Records from a data collection

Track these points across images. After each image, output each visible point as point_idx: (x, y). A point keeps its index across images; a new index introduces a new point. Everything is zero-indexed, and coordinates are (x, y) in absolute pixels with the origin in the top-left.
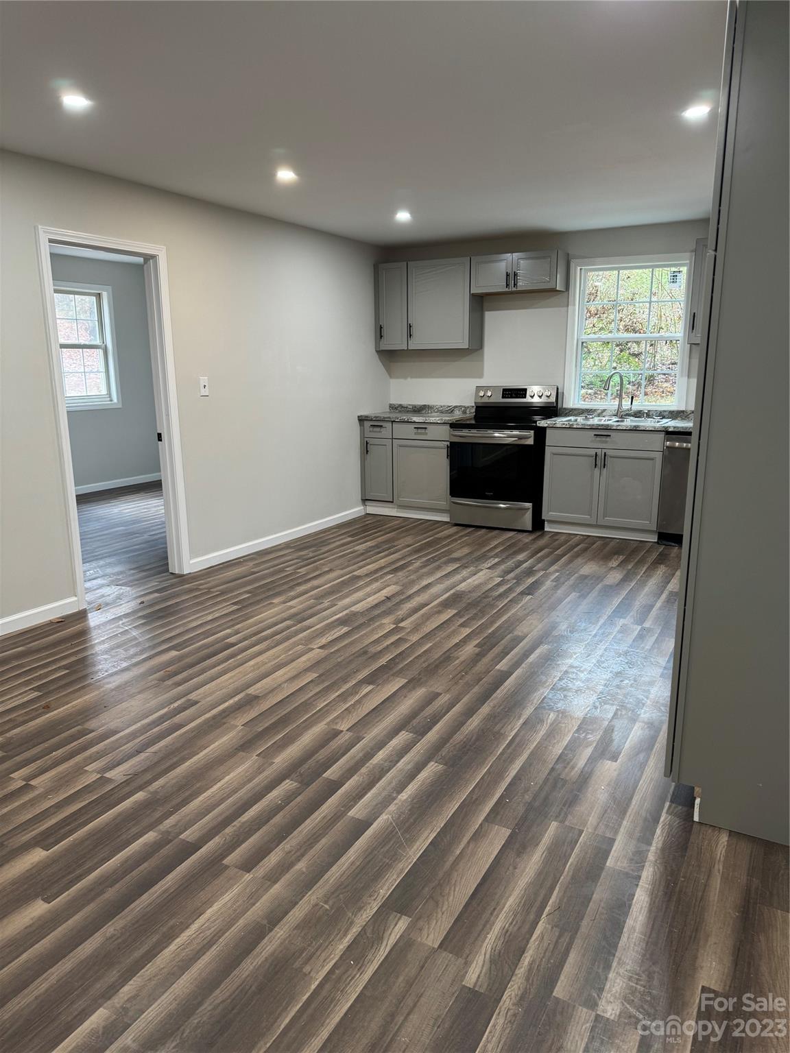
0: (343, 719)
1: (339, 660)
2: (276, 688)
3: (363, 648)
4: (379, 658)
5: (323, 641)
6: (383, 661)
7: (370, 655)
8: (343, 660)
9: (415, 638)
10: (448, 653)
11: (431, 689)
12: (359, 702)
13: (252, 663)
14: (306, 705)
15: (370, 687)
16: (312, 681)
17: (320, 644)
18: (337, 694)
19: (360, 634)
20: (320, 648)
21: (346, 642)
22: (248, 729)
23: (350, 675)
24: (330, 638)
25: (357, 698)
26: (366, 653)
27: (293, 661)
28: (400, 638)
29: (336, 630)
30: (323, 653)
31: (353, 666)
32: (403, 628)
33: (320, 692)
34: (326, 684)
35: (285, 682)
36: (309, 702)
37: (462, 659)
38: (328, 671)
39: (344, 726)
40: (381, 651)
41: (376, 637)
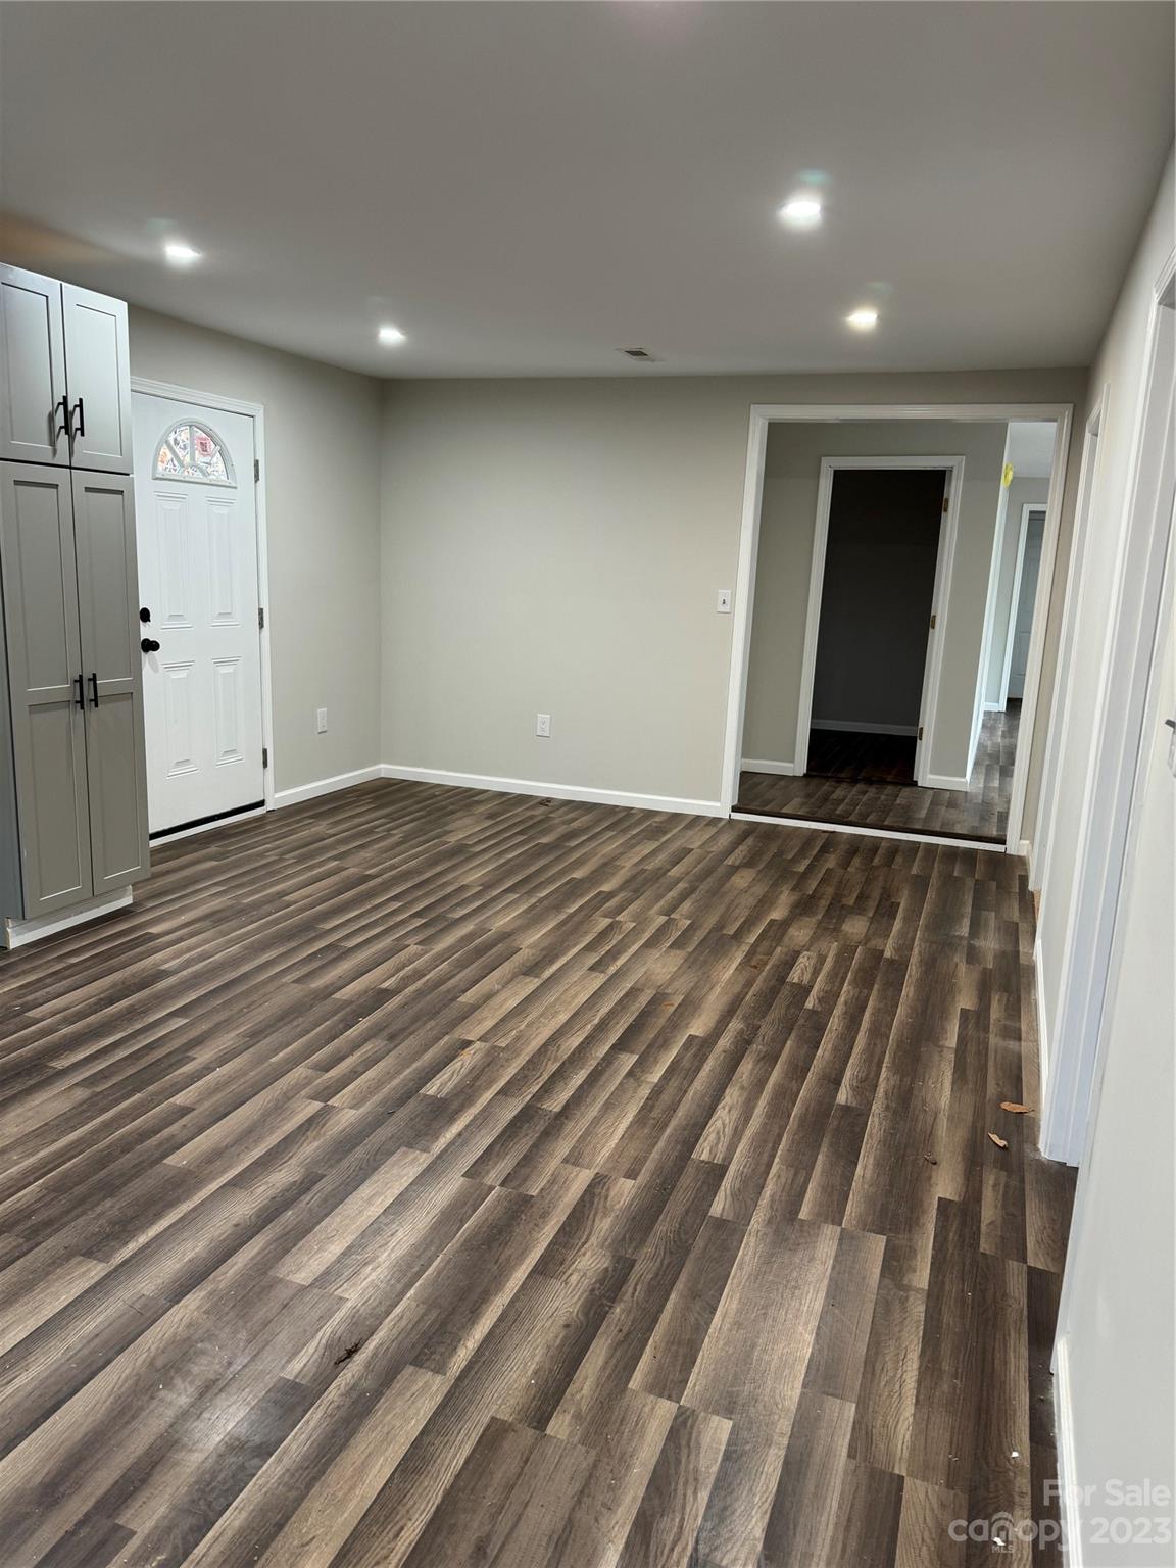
0: (416, 954)
1: (433, 1023)
2: (508, 983)
3: (396, 1047)
4: (369, 1028)
5: (467, 1060)
6: (364, 1024)
7: (385, 1034)
8: (425, 1023)
9: (300, 1072)
10: (251, 1043)
11: (304, 986)
12: (398, 970)
13: (563, 1017)
14: (462, 965)
15: (385, 985)
16: (464, 992)
17: (470, 1050)
18: (427, 977)
19: (402, 1076)
20: (467, 1044)
21: (428, 1056)
22: (514, 945)
23: (414, 1000)
24: (456, 1064)
25: (401, 974)
26: (392, 1038)
27: (502, 1020)
28: (327, 1071)
29: (450, 1085)
30: (461, 1033)
31: (411, 1013)
32: (314, 1098)
33: (450, 979)
34: (443, 988)
35: (498, 991)
36: (458, 970)
37: (232, 1034)
38: (446, 1006)
39: (413, 949)
40: (366, 1041)
41: (371, 1073)
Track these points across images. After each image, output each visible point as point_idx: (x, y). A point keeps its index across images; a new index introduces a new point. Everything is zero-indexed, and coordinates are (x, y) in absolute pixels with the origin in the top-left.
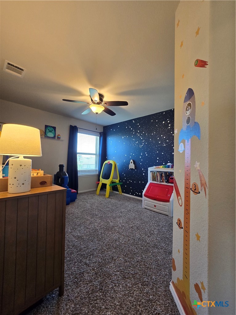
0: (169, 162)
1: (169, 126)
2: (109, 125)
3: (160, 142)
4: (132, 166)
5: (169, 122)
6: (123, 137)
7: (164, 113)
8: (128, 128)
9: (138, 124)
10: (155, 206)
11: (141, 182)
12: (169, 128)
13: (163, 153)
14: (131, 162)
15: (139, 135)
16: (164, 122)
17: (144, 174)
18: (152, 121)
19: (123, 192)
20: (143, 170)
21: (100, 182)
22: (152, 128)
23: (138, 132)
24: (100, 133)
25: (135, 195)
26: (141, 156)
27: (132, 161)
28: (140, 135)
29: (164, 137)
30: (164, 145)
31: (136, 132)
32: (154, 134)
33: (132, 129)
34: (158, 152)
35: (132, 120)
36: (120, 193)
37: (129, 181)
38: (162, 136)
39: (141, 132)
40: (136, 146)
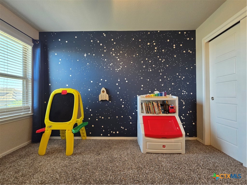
0: (156, 89)
1: (156, 49)
2: (55, 32)
3: (144, 67)
4: (104, 96)
5: (154, 44)
6: (85, 55)
7: (149, 33)
8: (95, 42)
9: (112, 40)
10: (163, 146)
11: (119, 117)
12: (155, 51)
13: (148, 80)
14: (103, 91)
15: (114, 55)
16: (149, 44)
17: (123, 106)
18: (133, 39)
19: (88, 135)
20: (122, 101)
21: (46, 128)
22: (134, 48)
23: (112, 51)
24: (34, 41)
25: (109, 135)
26: (118, 82)
27: (103, 89)
28: (116, 55)
29: (150, 61)
30: (150, 70)
31: (109, 50)
32: (136, 55)
33: (101, 45)
34: (142, 78)
35: (101, 33)
36: (84, 138)
37: (98, 118)
38: (147, 59)
39: (117, 51)
40: (110, 69)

#### Problem details
Reproduce the lines from the start of the records through the line containing "41: (371, 1073)", including both ends. Leave the pictures out of your answer.

#### Output for this task
Track these points across images. After each image, output each visible point as point_idx: (x, y). A point keeps its index across images; a new index introduces a new point. Everything is zero-indexed, and coordinates are (x, y) in absolute pixels with the origin in the top-left.
0: (343, 719)
1: (339, 660)
2: (276, 688)
3: (363, 648)
4: (379, 658)
5: (323, 641)
6: (383, 661)
7: (370, 655)
8: (343, 660)
9: (415, 638)
10: (448, 653)
11: (431, 689)
12: (359, 702)
13: (252, 663)
14: (306, 705)
15: (370, 687)
16: (312, 681)
17: (320, 644)
18: (337, 694)
19: (360, 634)
20: (320, 648)
21: (346, 642)
22: (248, 729)
23: (350, 675)
24: (330, 638)
25: (357, 698)
26: (366, 653)
27: (293, 661)
28: (400, 638)
29: (336, 630)
30: (323, 653)
31: (353, 666)
32: (403, 628)
33: (320, 692)
34: (326, 684)
35: (285, 682)
36: (309, 702)
37: (462, 659)
38: (328, 671)
39: (344, 726)
40: (381, 651)
41: (376, 637)
0: (416, 954)
1: (433, 1023)
2: (508, 983)
3: (396, 1047)
4: (369, 1028)
5: (467, 1060)
6: (364, 1024)
7: (385, 1034)
8: (425, 1023)
9: (300, 1072)
10: (251, 1043)
11: (304, 986)
12: (398, 970)
13: (563, 1017)
14: (462, 965)
15: (385, 985)
16: (464, 992)
17: (470, 1050)
18: (427, 977)
19: (402, 1076)
20: (467, 1044)
21: (428, 1056)
22: (514, 945)
23: (414, 1000)
24: (456, 1064)
25: (401, 974)
26: (392, 1038)
27: (502, 1020)
28: (327, 1071)
29: (450, 1085)
30: (461, 1033)
31: (411, 1013)
32: (314, 1098)
33: (450, 979)
34: (443, 988)
35: (498, 991)
36: (458, 970)
37: (232, 1034)
38: (446, 1006)
39: (413, 949)
40: (366, 1041)
41: (371, 1073)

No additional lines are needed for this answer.